**Information supplied:**
================
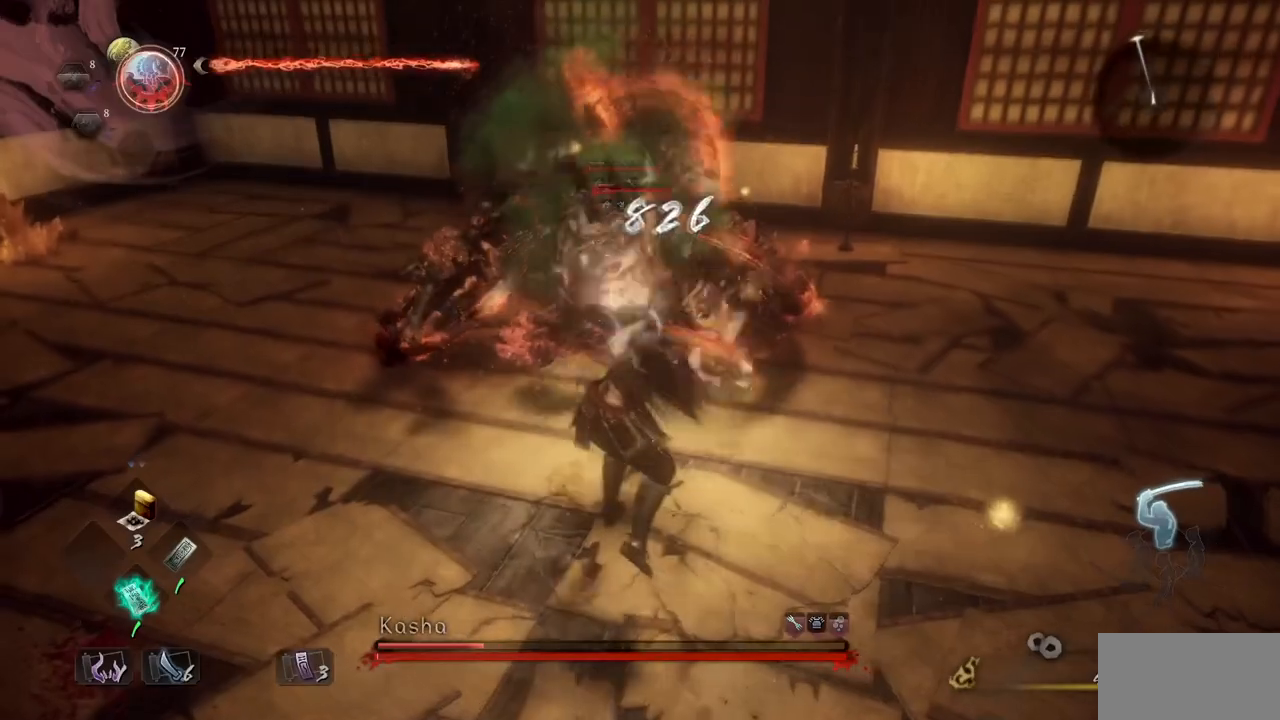
{"buttons": [], "left_stick": "up", "right_stick": "center", "events": [[50, "SQUARE", "up"], [83, "SQUARE", "down"], [217, "SQUARE", "up"]]}
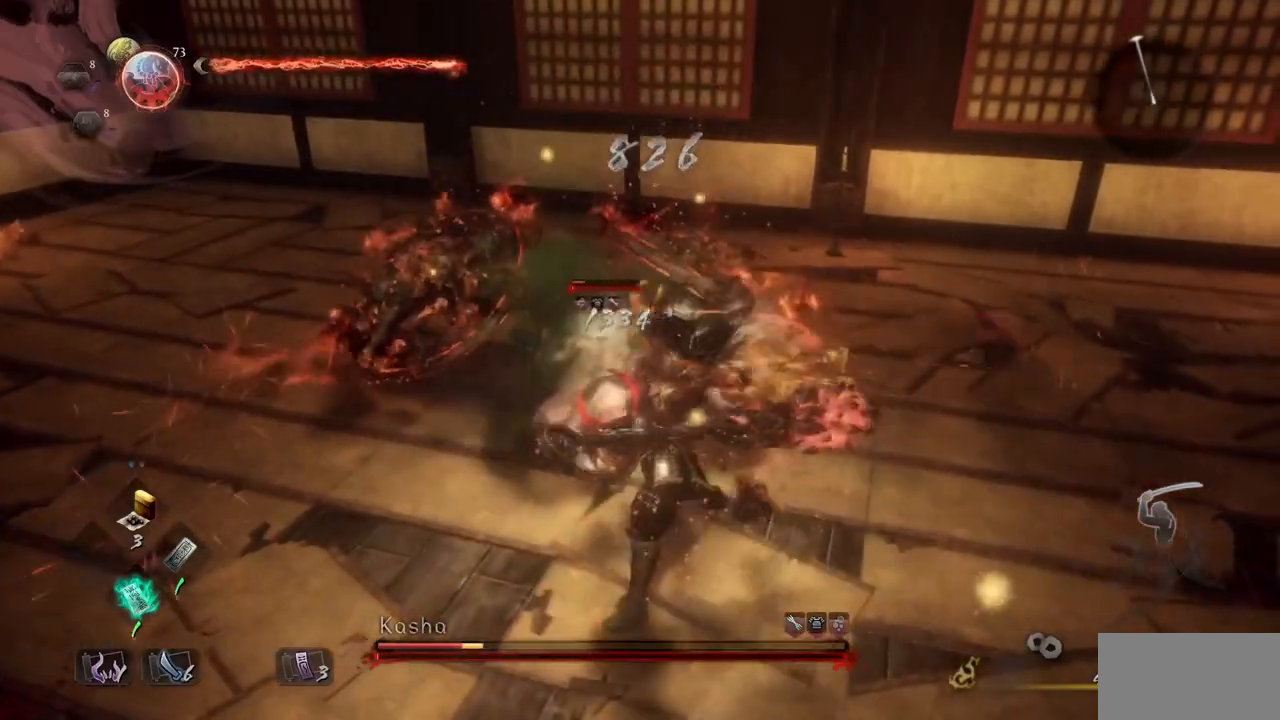
{"buttons": ["R2"], "left_stick": "up", "right_stick": "center", "events": [[484, "R2", "down"]]}
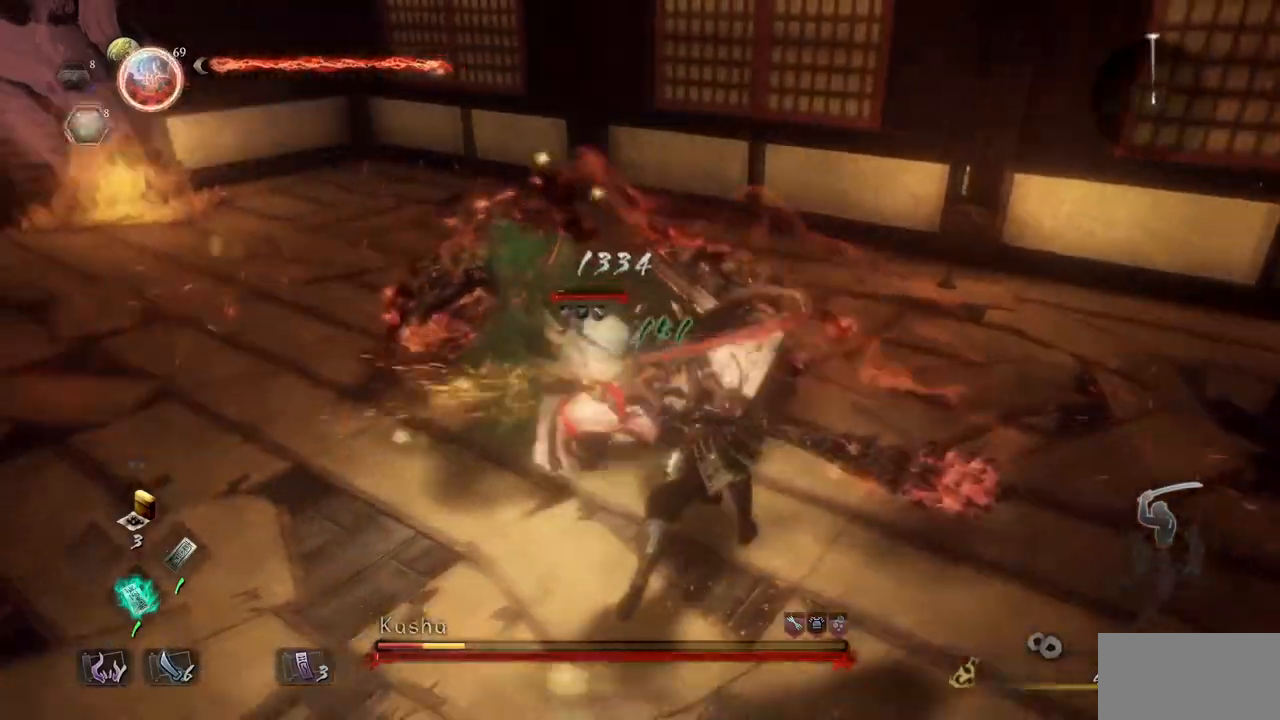
{"buttons": [], "left_stick": "up", "right_stick": "center", "events": [[100, "R2", "up"], [200, "TRIANGLE", "down"], [367, "TRIANGLE", "up"]]}
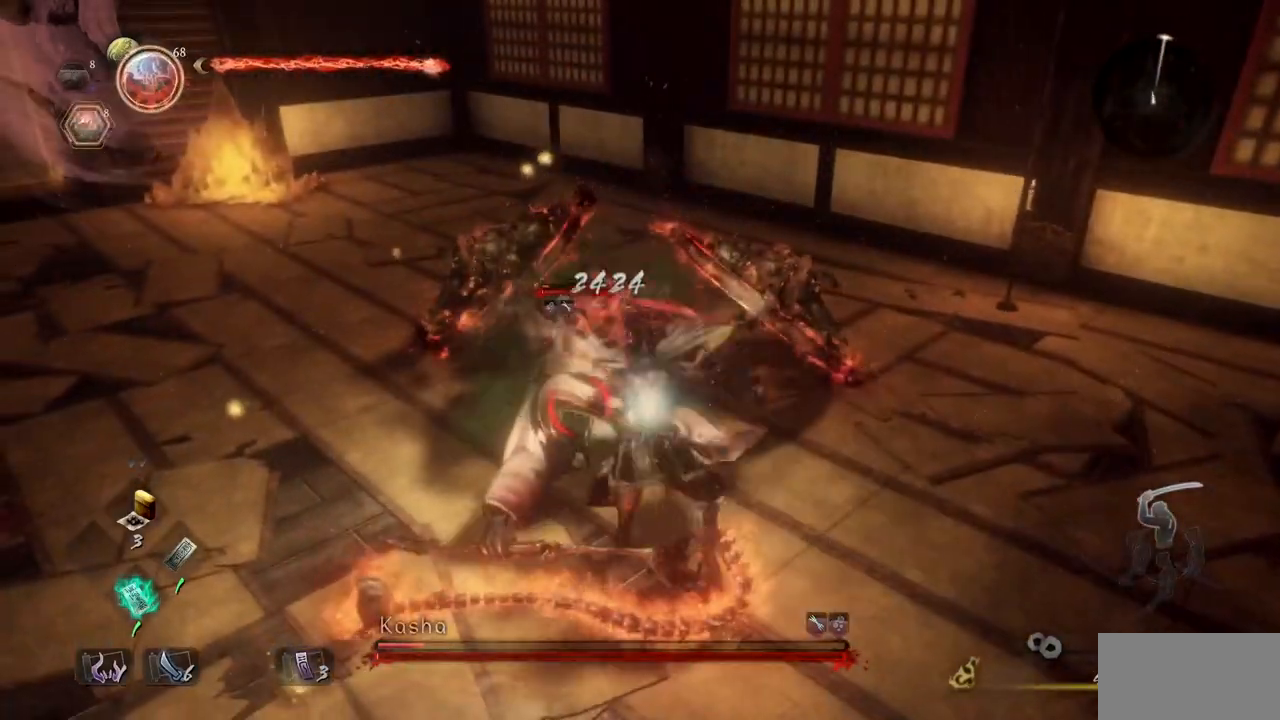
{"buttons": [], "left_stick": "up", "right_stick": "center", "events": []}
================
**To do:** Lines holding the string "down" are the answer; copy each one from the listing above.

**Task answer:**
{"buttons": [], "left_stick": "up", "right_stick": "center", "events": [[50, "SQUARE", "up"], [83, "SQUARE", "down"], [217, "SQUARE", "up"]]}
{"buttons": ["R2"], "left_stick": "up", "right_stick": "center", "events": [[484, "R2", "down"]]}
{"buttons": [], "left_stick": "up", "right_stick": "center", "events": [[100, "R2", "up"], [200, "TRIANGLE", "down"], [367, "TRIANGLE", "up"]]}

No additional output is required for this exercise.